Venus and Mars Align – Income Inequality Agendas in France and America

When the President of the most anti-government country on earth and the President of the country that invented dirigisme are converging upon a political narrative, if not a shared policy agenda, something is going on that Canadians better pay close attention to.
Francois Hollande, the newly elected socialist president of France, is defining the early days of his presidency on the issue of income inequality.  Barack Obama, who faces a jaded American electorate in a few months, has decided to make income inequality the central issue of his re-election campaign.  This amounts to the political equivalent of the alignment of Venus and Mars.
Canada lies, both culturally and politically, in the mid- point of these two planets.  And yet oddly enough politicians in this country are saying almost nothing about income inequality.

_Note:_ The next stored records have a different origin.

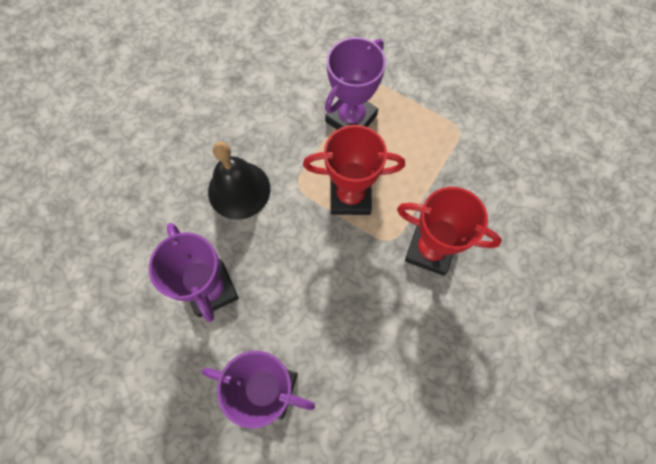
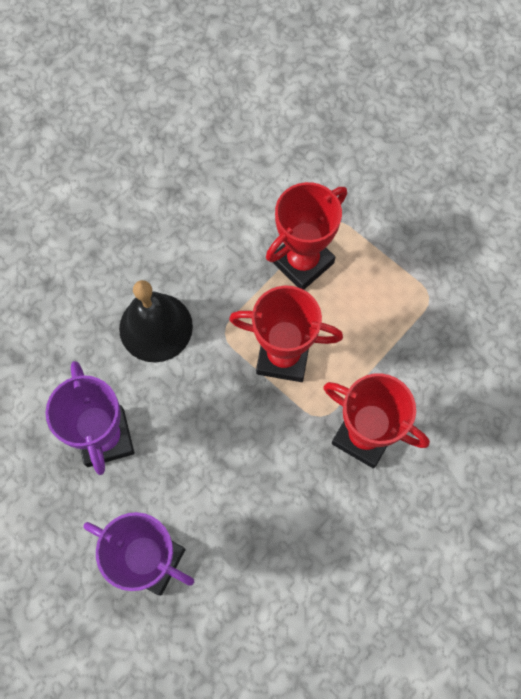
camera: 10 degrees right, 0 degrees up
(351, 118) = (302, 262): purple trophy -> red trophy

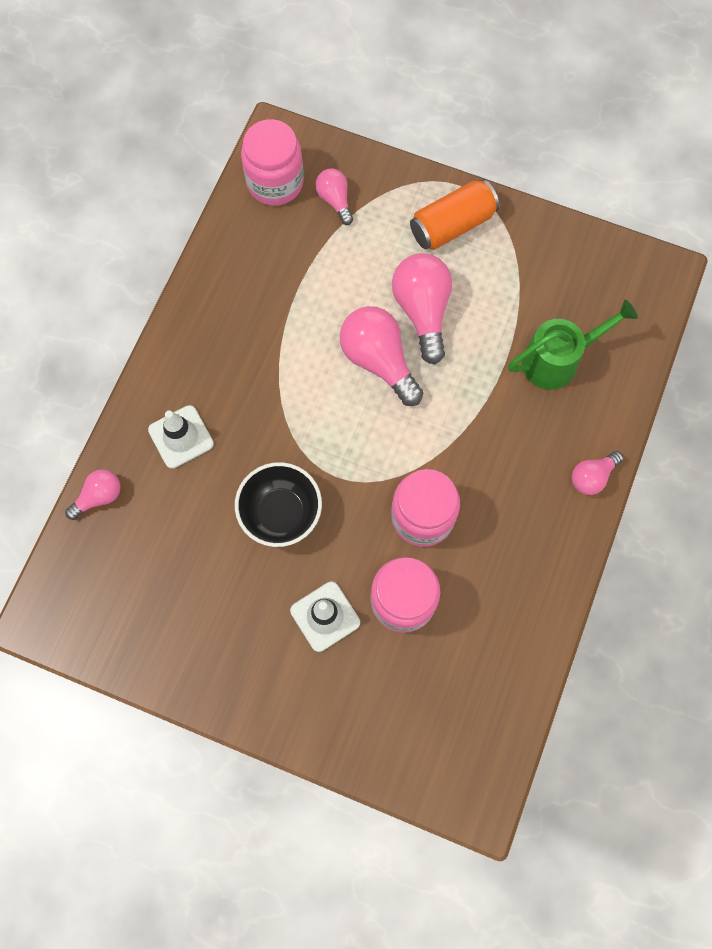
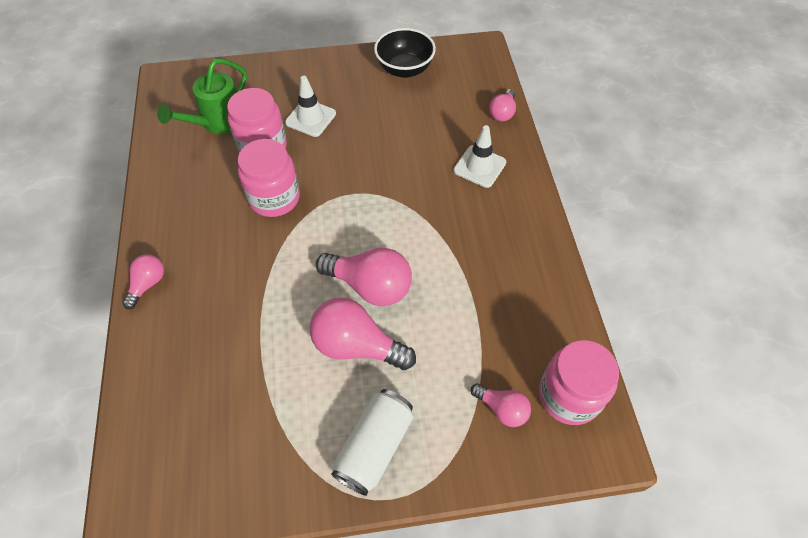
camera: 150 degrees right, 15 degrees down
(281, 513) = (377, 156): black bowl -> black bowl (404, 69)
(422, 311) = (357, 346): pink light bulb -> pink light bulb turned 150 degrees clockwise
(452, 225) = (374, 446): orange can -> white can
(558, 360) = (211, 365): green watering can -> green watering can (218, 123)

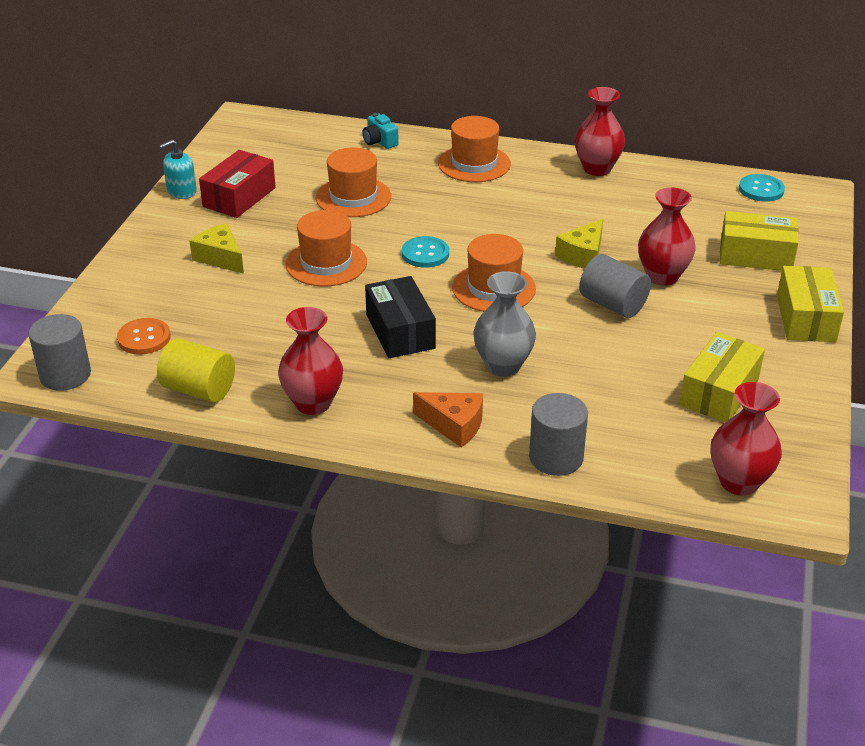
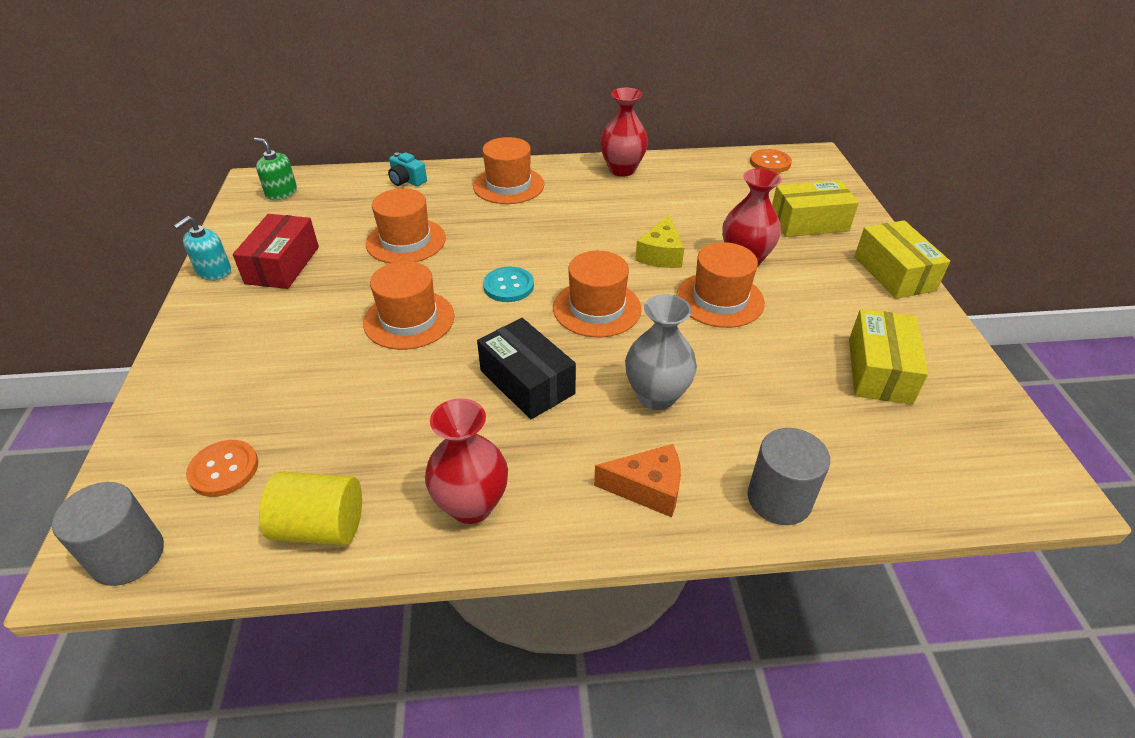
camera: 20 degrees left, 5 degrees up
(220, 258) = (286, 340): yellow cheese -> none
(261, 132) = (281, 193): none -> green soap dispenser
(612, 304) = (720, 299): grey cylinder -> orange hat
(739, 482) = (973, 473): red vase -> none
(761, 189) = (770, 163): turquoise button -> orange button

Hollande has exhibited the most extreme rhetoric and pointed policies on the subject, echoing the language of the Occupy Movement.  He has called “the world of finance” his main enemy. The government Hollande leads plans to introduce a variety of tax increases to level things out on what he has termed “the grasping and arrogant rich”.  These include wealth, financial transactions and inheritance tax rises.  An extra 3% dividend tax on business has been mooted.  Planned increases in value added tax by Nicolas Sarkozy, Hollande’s predecessor—which would have hit hardest on low and average earners—are being cancelled, even though the French government desperately needs the revenue (not having balanced its budget in thirty eight years and with a debt GDP ratio of 86%).  A new 75% top rate tax on incomes over 1 million euros is expected.  Salaries at majority state owned companies, of which there are dozens, will be capped at 20 times the lowest paid worker’s wage, meaning some chief executives could take as much as a 70% pay cut.
All in the name of reducing income inequality.  And all quite popular in the land of liberty, equality, fraternity.
But how can an income inequality agenda be popular in America, the land of the free and the home of the brave, a country that likes to present itself as the world’s beacon of unbridled free market capitalism.  President Obama certainly thinks it can be.  He sees income inequality as the “defining issue of our time”.  While Obama’s points are subtler and less overtly “soak the rich” than Hollande’s, the message is pretty clear.
In his State of the Union Address in January the subject of income inequality featured prominently.  The president said– “No challenge is more urgent. No debate is more important… We can either settle for a country where a shrinking number of people do really well, while a growing number of Americans barely get by. Or we can restore an economy where everyone gets a fair shot, everyone does their fair share, and everyone plays by the same set of rules.”  Building on this theme in April, the president said–“What drags down our entire economy is when (sic) there is an ultra-wide chasm between the ultra-wealthy and everyone else.”
So for Obama, income inequality is bad for the economy, which fits well with America’s basic narrative.  And for Hollande and the French socialists, income inequality is an affront to the core French values of egalite and fraternite.  Different strokes for different folks.
President Obama has been shorter on solutions to the defining issue of our time than has Hollande, but he has put a couple things on the table.  Notable among these are extending tax breaks for America’s struggling “middle class”, by which he means everyone but the top 2% of earners, who drive the income inequality gap so wide in America.  And he has expanded tax credits for low income people and put more money into education.
While income inequality has emerged over the past few months as a dominant issue in France and America, the silence among Canada’s politicians on this subject is truly deafening.  This is especially puzzling given that measures of income inequality are much worse in Canada than in France.  And income inequality in this country is rising faster than it is south of the border.
This week the Premiers gather for their annual confab to discuss the major issues they think confront Canada.  Energy, a perennial favourite, is at the top of their agenda.  The Premiers would be well advised to spend a little more of their energies on the defining issue of our time.